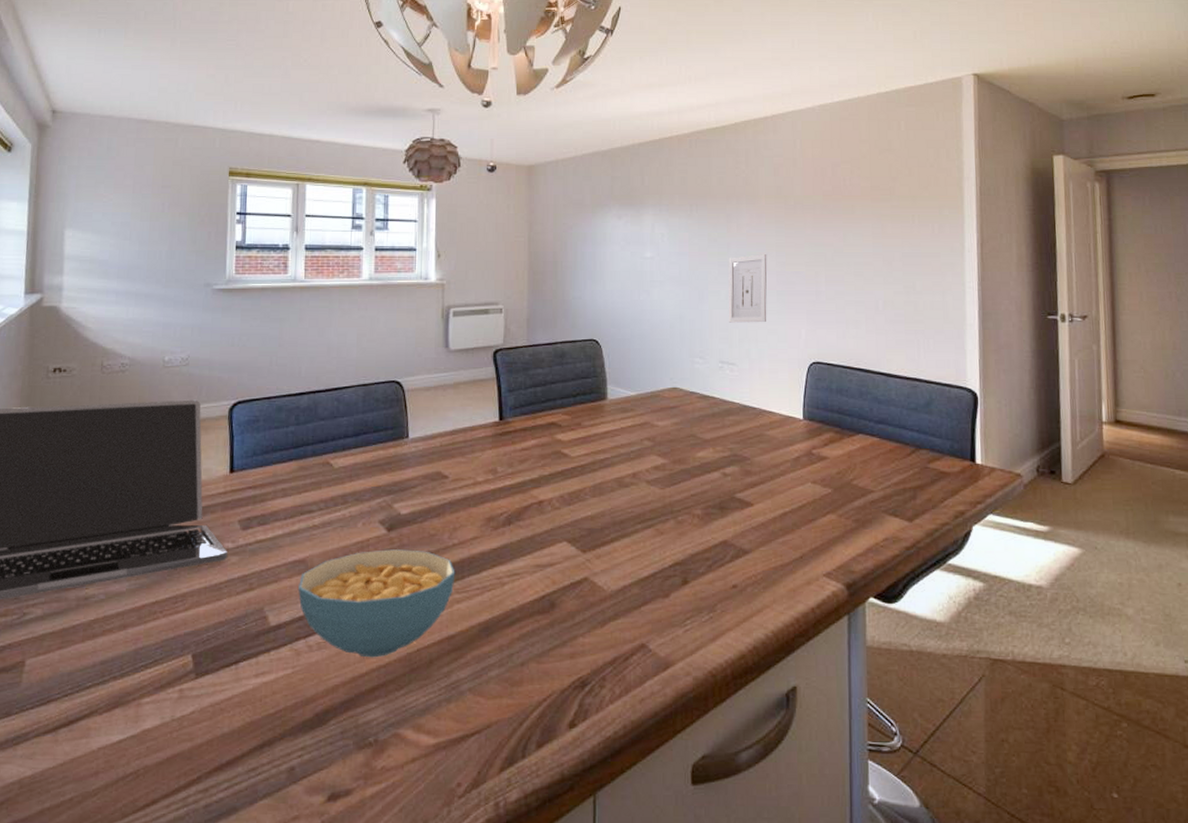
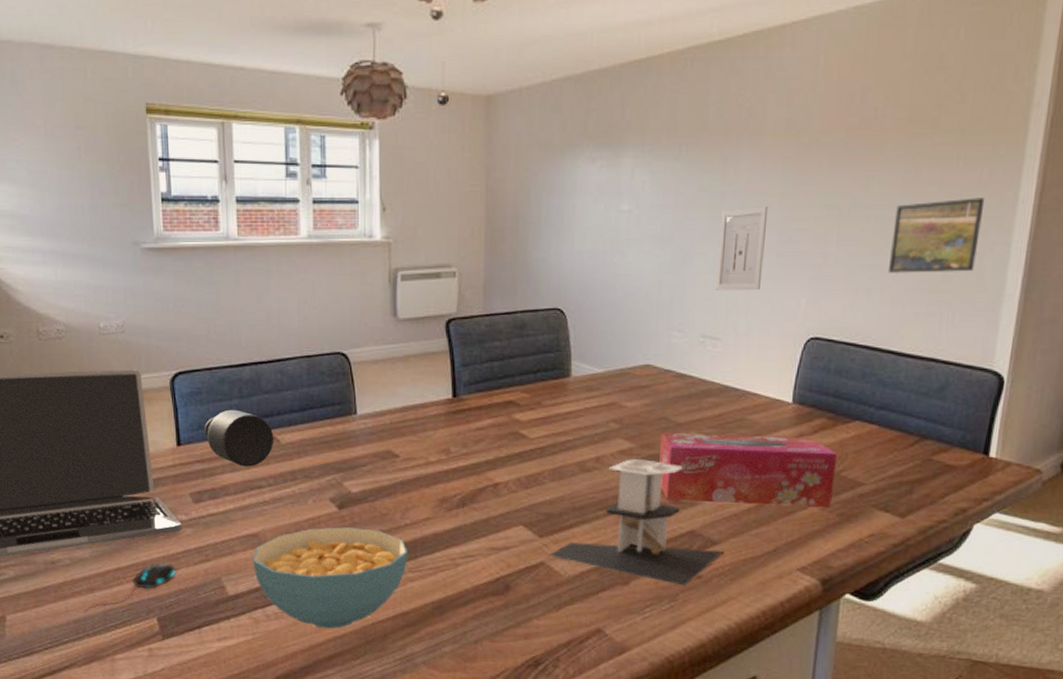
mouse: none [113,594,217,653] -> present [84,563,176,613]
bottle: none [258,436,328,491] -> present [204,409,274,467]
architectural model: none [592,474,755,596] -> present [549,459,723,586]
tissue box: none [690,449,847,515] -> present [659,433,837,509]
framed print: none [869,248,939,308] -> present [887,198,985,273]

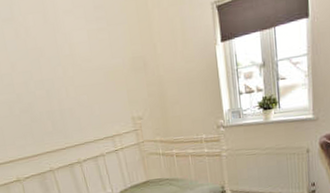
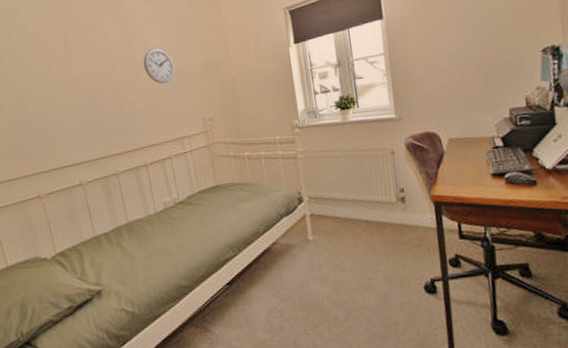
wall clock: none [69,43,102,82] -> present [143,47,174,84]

YOUR ASSIGNMENT » With the pictures left out, transcribe the material exactly.

RESPONSE FOR THIS EXERCISE »
mouse: none [113,594,217,653] -> present [84,563,176,613]
bottle: none [258,436,328,491] -> present [204,409,274,467]
architectural model: none [592,474,755,596] -> present [549,459,723,586]
tissue box: none [690,449,847,515] -> present [659,433,837,509]
framed print: none [869,248,939,308] -> present [887,198,985,273]

wall clock: none [69,43,102,82] -> present [143,47,174,84]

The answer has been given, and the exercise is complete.